Day 60 was the day HaoMiantiao M7 closed by reviewing more than the code.

The visible milestone was the matchup screen becoming durable. The /play experience could save bracket progress, survive a reload, fall back safely when storage was missing or broken, and return a completed run to the champion panel.

That is product progress.

But the more important lesson was smaller and stranger: the milestone did not close just because the implementation landed.

It closed because the review loop itself was checked.

The day was about persistence, accessibility, validation, and acceptance criteria. It was also about asking whether a review suggestion was actually grounded in repository policy or only sounded policy-shaped.

That distinction mattered.

Agent-assisted development works best when reviewers are taken seriously. It also works best when reviewers are not treated as oracles.

Day 60 was a useful reminder that governance is not obedience. Governance is the habit of checking claims against the source of truth before turning them into work.

Letting The Split Be A Success

M7 B2 had already split into B2a and B2b.

That could have been framed as a failure. The original B2 slice had grown large enough to hit the repository’s change-size guardrail, so the agent paused and asked for guidance instead of pushing through an oversized pull request.

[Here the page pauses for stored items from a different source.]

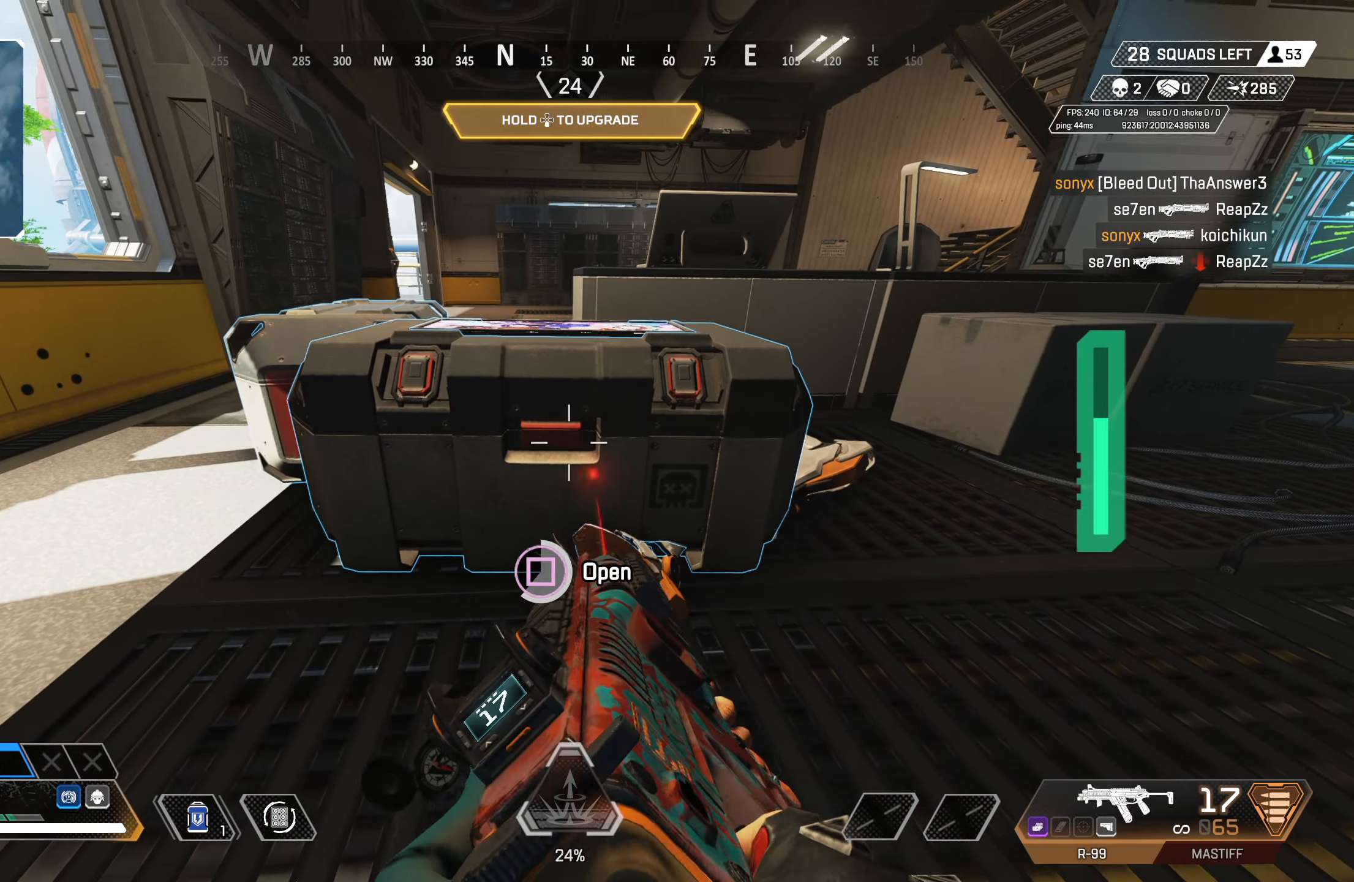
{"buttons": [], "left_stick": "right", "right_stick": "center", "events": [[200, "left_stick", "up-left"], [217, "SQUARE", "up"], [300, "left_stick", "center"], [450, "left_stick", "right"]]}
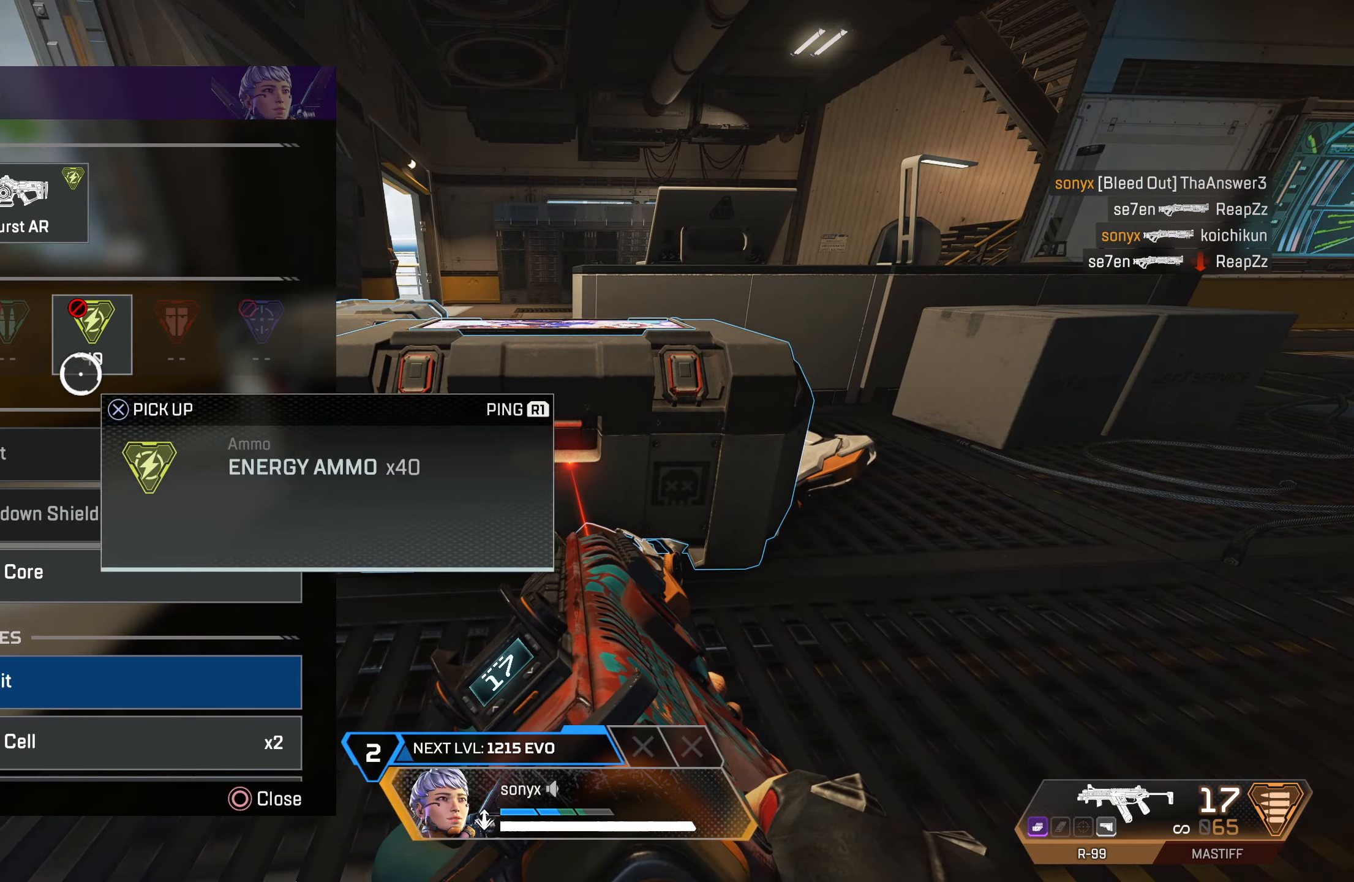
{"buttons": [], "left_stick": "center", "right_stick": "center", "events": [[83, "left_stick", "down"], [200, "left_stick", "left"], [217, "CROSS", "down"], [300, "CROSS", "up"], [317, "left_stick", "down-left"], [383, "CROSS", "down"], [433, "left_stick", "center"], [450, "CROSS", "up"]]}
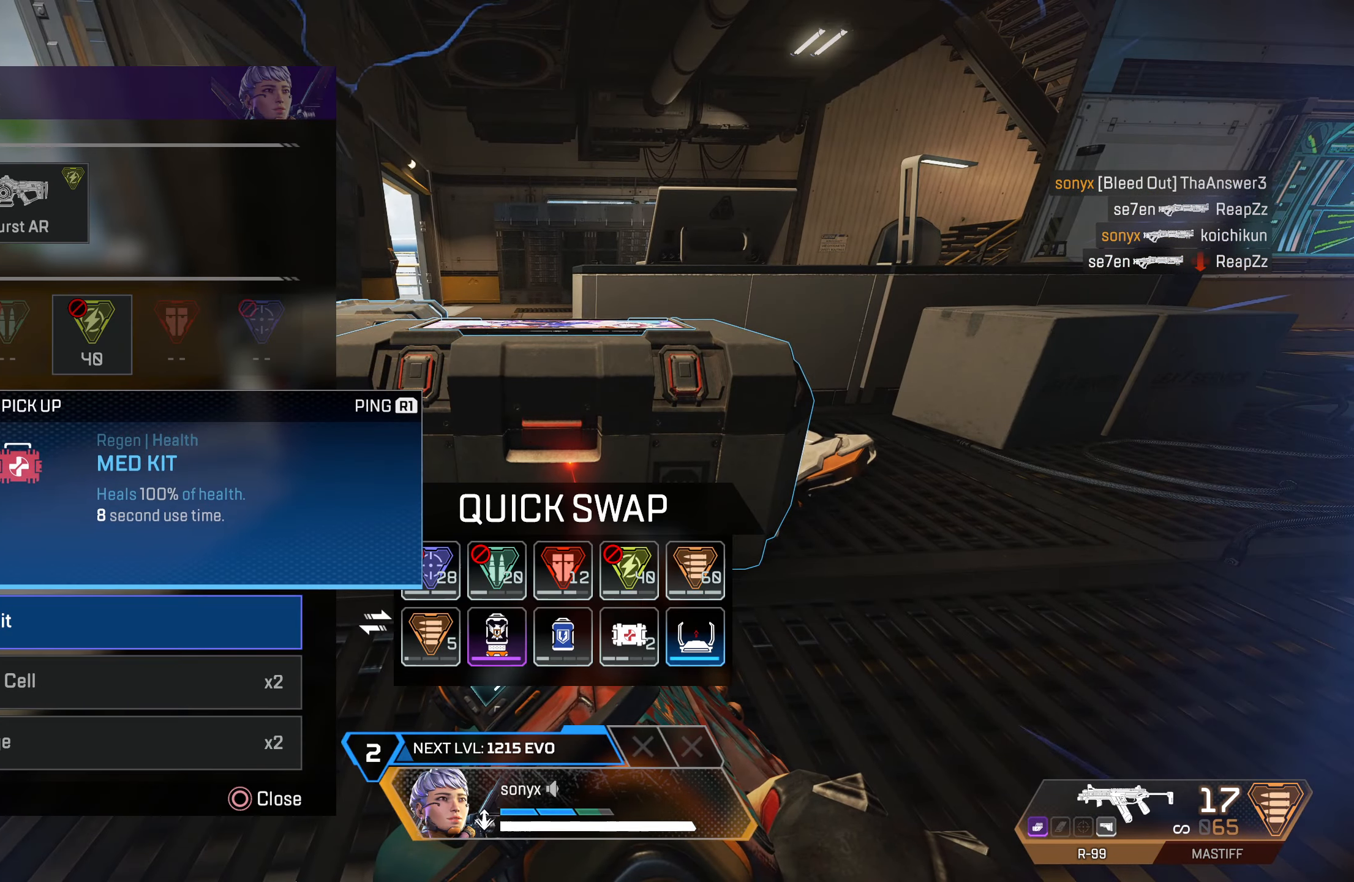
{"buttons": [], "left_stick": "right", "right_stick": "center", "events": [[17, "CROSS", "down"], [83, "CROSS", "up"], [150, "CROSS", "down"], [250, "CROSS", "up"], [267, "left_stick", "right"], [300, "CROSS", "down"], [383, "CROSS", "up"], [383, "left_stick", "center"], [500, "left_stick", "right"]]}
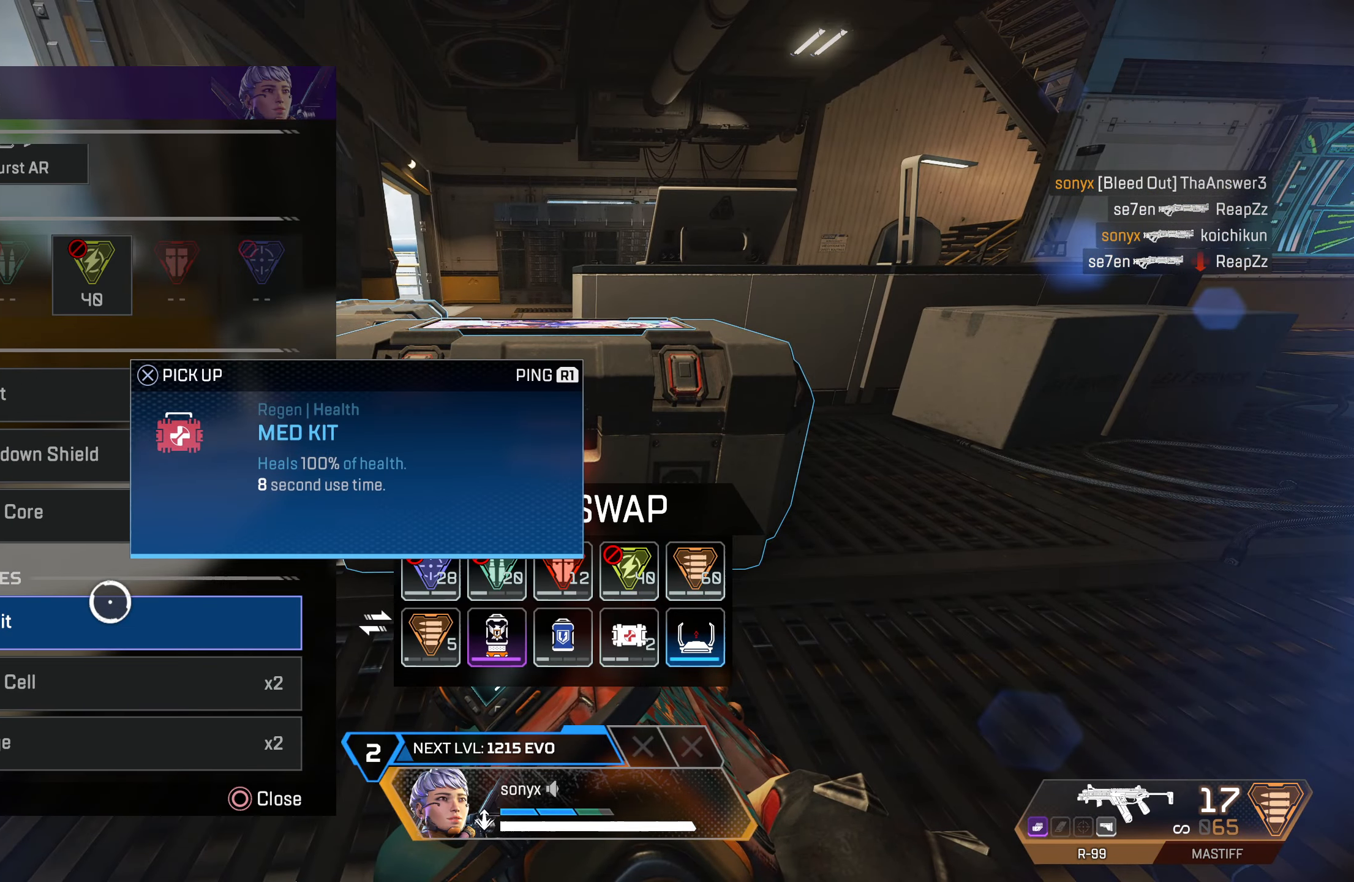
{"buttons": [], "left_stick": "center", "right_stick": "center", "events": [[50, "CROSS", "down"], [100, "CROSS", "up"], [167, "left_stick", "center"], [217, "left_stick", "left"], [267, "CROSS", "down"], [300, "CROSS", "up"], [333, "left_stick", "center"], [383, "CROSS", "down"], [467, "CROSS", "up"]]}
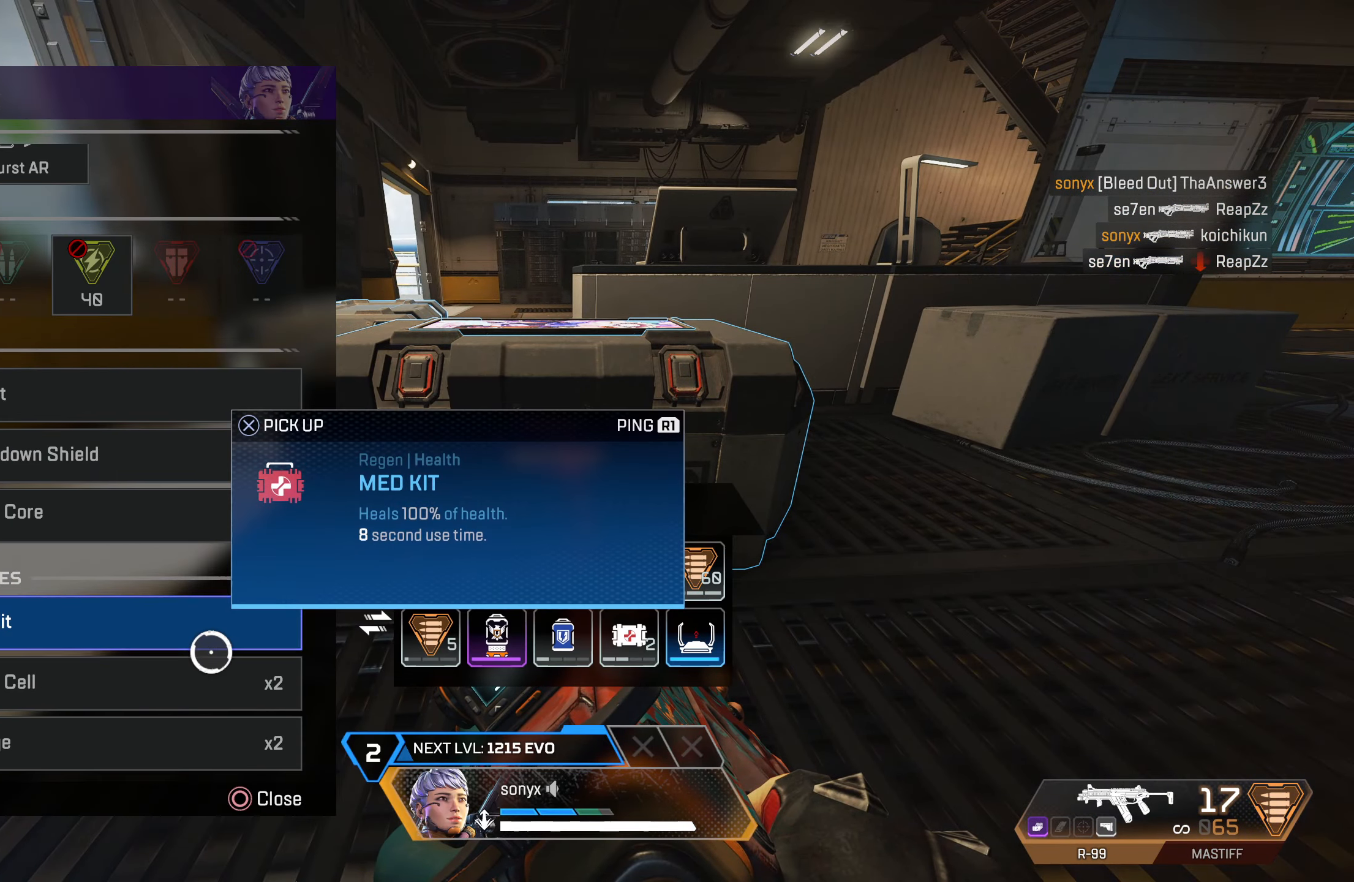
{"buttons": [], "left_stick": "center", "right_stick": "center", "events": [[67, "CROSS", "down"], [83, "left_stick", "down-right"], [100, "CROSS", "up"], [167, "left_stick", "center"], [183, "CROSS", "down"], [267, "CROSS", "up"], [400, "left_stick", "up-right"], [500, "left_stick", "center"]]}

That is exactly what the guardrail is for.

A line-count cap is not useful because it makes every slice magically small. It is useful because it forces a decision at the moment when a slice stops being honestly reviewable.

The agent could have tried to squeeze more work into the PR. It could have treated the cap as an inconvenience. Instead, the work narrowed.

B2a kept one part of the interaction path. B2b became the milestone-closing persistence slice.

That made the split governance evidence, not process failure.

The next question was whether B2b should continue in the same Opus chat or start fresh.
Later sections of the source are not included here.